‘…manages to make a virtue out of a lo-fi aesthetic…’

If you’re going to steal, steal from the best; Gerard Lough’s follow-up to his thriller Night People applies the old maxim with some skill by lifting a key plot structure from William Friedkin’s 1978 film Sorcerer. That film is something of a high-water mark for action cinema, prefacing a dramatic jungle adventure with a lengthy set-up which individually introduces various central characters over a 40 minute period. Lough’s film, largely filmed on a low budget in and around Donegal, attempts a simlarly grand scope, the Irish film-maker deserves kudos for a smart lift from an underrated film.

And Spears, which takes its title from an Emily Brontë  quote, has plenty more going for it; with some international filming on location in London, Berlin and Florence, it’s a step up in production values from Night People, even if it takes place in a similarly dank universe of con-men, treachery and violence. So we meet Kian (Nigel Brennan), who had melted his moral compass as a social-media moderator and now ekes out a living as a dubious private investigator. Cormac (Aidan O’Sullivan) is an arms dealer who gets double-crossed by a client, and Jeff (Bobby Calloway) trawls personal ads looking for lonely women who will fall for his money-grabbing scam. None of these men could be considered to be paragons of virtue, but when each of them fall victim to a long-con, they join together to take revenge on their assailant.

▶ A block of data:
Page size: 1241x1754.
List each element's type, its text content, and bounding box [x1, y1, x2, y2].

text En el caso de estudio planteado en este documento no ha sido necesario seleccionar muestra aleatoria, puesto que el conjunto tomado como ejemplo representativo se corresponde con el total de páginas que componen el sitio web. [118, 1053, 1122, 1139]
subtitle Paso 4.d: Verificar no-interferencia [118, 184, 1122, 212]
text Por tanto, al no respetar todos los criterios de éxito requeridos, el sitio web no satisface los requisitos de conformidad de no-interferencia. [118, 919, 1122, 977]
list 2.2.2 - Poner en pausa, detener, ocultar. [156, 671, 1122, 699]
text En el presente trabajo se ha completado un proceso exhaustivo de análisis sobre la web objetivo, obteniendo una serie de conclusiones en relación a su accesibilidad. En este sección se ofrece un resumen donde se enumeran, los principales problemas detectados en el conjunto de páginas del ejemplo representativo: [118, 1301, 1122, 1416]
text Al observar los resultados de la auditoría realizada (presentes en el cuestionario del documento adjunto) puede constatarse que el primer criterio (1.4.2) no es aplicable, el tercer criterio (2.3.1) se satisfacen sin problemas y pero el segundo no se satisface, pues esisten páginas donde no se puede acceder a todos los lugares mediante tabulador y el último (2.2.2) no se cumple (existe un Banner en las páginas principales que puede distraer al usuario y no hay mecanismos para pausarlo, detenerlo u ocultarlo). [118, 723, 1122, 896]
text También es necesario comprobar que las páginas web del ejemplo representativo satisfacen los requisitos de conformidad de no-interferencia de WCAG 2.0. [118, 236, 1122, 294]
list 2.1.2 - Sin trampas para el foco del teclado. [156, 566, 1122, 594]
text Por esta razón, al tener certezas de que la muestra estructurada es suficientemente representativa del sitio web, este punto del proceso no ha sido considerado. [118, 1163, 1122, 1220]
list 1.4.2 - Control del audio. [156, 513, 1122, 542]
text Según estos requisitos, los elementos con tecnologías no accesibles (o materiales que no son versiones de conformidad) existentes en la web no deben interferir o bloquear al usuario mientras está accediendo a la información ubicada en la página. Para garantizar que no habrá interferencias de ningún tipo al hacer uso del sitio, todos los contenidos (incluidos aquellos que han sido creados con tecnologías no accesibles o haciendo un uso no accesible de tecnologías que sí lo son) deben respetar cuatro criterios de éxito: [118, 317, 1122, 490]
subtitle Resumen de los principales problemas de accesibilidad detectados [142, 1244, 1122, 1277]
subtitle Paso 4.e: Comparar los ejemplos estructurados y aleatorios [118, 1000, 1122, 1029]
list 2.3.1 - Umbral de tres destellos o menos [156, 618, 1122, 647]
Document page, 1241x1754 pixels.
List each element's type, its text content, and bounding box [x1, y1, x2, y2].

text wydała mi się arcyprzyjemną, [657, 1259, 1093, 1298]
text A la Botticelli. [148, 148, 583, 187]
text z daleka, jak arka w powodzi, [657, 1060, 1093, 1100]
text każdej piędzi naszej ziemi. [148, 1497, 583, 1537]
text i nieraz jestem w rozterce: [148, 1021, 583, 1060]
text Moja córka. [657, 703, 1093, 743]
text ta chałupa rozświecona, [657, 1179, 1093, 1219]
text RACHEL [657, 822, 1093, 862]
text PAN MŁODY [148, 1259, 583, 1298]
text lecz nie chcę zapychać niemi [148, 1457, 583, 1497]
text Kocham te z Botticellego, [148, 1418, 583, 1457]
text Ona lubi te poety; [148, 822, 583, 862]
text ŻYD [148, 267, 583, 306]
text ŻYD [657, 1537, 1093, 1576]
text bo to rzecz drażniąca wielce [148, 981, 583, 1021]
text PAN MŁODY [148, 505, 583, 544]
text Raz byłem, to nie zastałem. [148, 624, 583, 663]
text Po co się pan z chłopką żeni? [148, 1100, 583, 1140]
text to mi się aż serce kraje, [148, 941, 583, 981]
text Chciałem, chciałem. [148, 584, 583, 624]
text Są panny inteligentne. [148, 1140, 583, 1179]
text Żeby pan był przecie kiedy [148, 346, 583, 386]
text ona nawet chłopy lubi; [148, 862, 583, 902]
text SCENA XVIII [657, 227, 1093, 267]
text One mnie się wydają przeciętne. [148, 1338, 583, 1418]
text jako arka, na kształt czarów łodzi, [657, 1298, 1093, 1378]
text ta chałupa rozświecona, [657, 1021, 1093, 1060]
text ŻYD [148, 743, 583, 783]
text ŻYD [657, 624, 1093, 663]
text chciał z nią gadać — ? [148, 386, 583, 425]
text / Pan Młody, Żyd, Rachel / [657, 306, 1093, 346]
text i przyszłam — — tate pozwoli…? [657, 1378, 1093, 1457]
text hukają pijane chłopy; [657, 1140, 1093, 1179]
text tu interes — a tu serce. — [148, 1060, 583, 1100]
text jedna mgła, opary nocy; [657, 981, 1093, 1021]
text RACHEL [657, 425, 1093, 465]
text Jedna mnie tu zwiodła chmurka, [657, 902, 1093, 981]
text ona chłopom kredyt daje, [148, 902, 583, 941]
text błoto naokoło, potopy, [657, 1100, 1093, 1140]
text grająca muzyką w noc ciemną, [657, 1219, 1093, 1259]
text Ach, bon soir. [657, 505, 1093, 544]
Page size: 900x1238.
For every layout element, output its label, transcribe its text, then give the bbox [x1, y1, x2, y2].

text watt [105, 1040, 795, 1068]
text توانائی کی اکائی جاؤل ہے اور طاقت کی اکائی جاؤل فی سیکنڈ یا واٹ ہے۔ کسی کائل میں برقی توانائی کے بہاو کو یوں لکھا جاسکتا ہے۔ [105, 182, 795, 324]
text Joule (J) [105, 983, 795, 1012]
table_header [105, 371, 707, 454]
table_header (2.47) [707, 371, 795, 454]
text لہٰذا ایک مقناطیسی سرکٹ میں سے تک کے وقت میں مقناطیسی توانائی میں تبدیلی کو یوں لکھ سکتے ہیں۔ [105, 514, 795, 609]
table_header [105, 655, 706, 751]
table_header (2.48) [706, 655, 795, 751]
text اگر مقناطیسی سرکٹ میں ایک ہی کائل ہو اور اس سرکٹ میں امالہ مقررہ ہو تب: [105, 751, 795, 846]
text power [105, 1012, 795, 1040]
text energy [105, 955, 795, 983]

▶ TASK 1:
Answer these questions about the film review:
(a) Which 1978 film provides the plot structure that the review says Lough borrows?
(b) In which three cities outside Ireland was some of the filming done?
(c) What scam does Jeff run?
▶ TASK 2: Rewrite the records from the line containing "text wydała mi" down through the line containing "For every layout", replacing "chałupa" with "chata" and changing nothing else. Give only those lines.

▶ COMPLETE RESPONSE 1:
(a) Sorcerer, by William Friedkin.
(b) London, Berlin and Florence.
(c) He trawls personal ads looking for lonely women who will fall for his money-grabbing scam.

▶ COMPLETE RESPONSE 2:
text wydała mi się arcyprzyjemną, [657, 1259, 1093, 1298]
text A la Botticelli. [148, 148, 583, 187]
text z daleka, jak arka w powodzi, [657, 1060, 1093, 1100]
text każdej piędzi naszej ziemi. [148, 1497, 583, 1537]
text i nieraz jestem w rozterce: [148, 1021, 583, 1060]
text Moja córka. [657, 703, 1093, 743]
text ta chata rozświecona, [657, 1179, 1093, 1219]
text RACHEL [657, 822, 1093, 862]
text PAN MŁODY [148, 1259, 583, 1298]
text lecz nie chcę zapychać niemi [148, 1457, 583, 1497]
text Kocham te z Botticellego, [148, 1418, 583, 1457]
text Ona lubi te poety; [148, 822, 583, 862]
text ŻYD [148, 267, 583, 306]
text ŻYD [657, 1537, 1093, 1576]
text bo to rzecz drażniąca wielce [148, 981, 583, 1021]
text PAN MŁODY [148, 505, 583, 544]
text Raz byłem, to nie zastałem. [148, 624, 583, 663]
text Po co się pan z chłopką żeni? [148, 1100, 583, 1140]
text to mi się aż serce kraje, [148, 941, 583, 981]
text Chciałem, chciałem. [148, 584, 583, 624]
text Są panny inteligentne. [148, 1140, 583, 1179]
text Żeby pan był przecie kiedy [148, 346, 583, 386]
text ona nawet chłopy lubi; [148, 862, 583, 902]
text SCENA XVIII [657, 227, 1093, 267]
text One mnie się wydają przeciętne. [148, 1338, 583, 1418]
text jako arka, na kształt czarów łodzi, [657, 1298, 1093, 1378]
text ta chata rozświecona, [657, 1021, 1093, 1060]
text ŻYD [148, 743, 583, 783]
text ŻYD [657, 624, 1093, 663]
text chciał z nią gadać — ? [148, 386, 583, 425]
text / Pan Młody, Żyd, Rachel / [657, 306, 1093, 346]
text i przyszłam — — tate pozwoli…? [657, 1378, 1093, 1457]
text hukają pijane chłopy; [657, 1140, 1093, 1179]
text tu interes — a tu serce. — [148, 1060, 583, 1100]
text jedna mgła, opary nocy; [657, 981, 1093, 1021]
text RACHEL [657, 425, 1093, 465]
text Jedna mnie tu zwiodła chmurka, [657, 902, 1093, 981]
text ona chłopom kredyt daje, [148, 902, 583, 941]
text błoto naokoło, potopy, [657, 1100, 1093, 1140]
text grająca muzyką w noc ciemną, [657, 1219, 1093, 1259]
text Ach, bon soir. [657, 505, 1093, 544]
Page size: 900x1238.
For every layout element, output its label, transcribe its text, then give the bbox [x1, y1, x2, y2].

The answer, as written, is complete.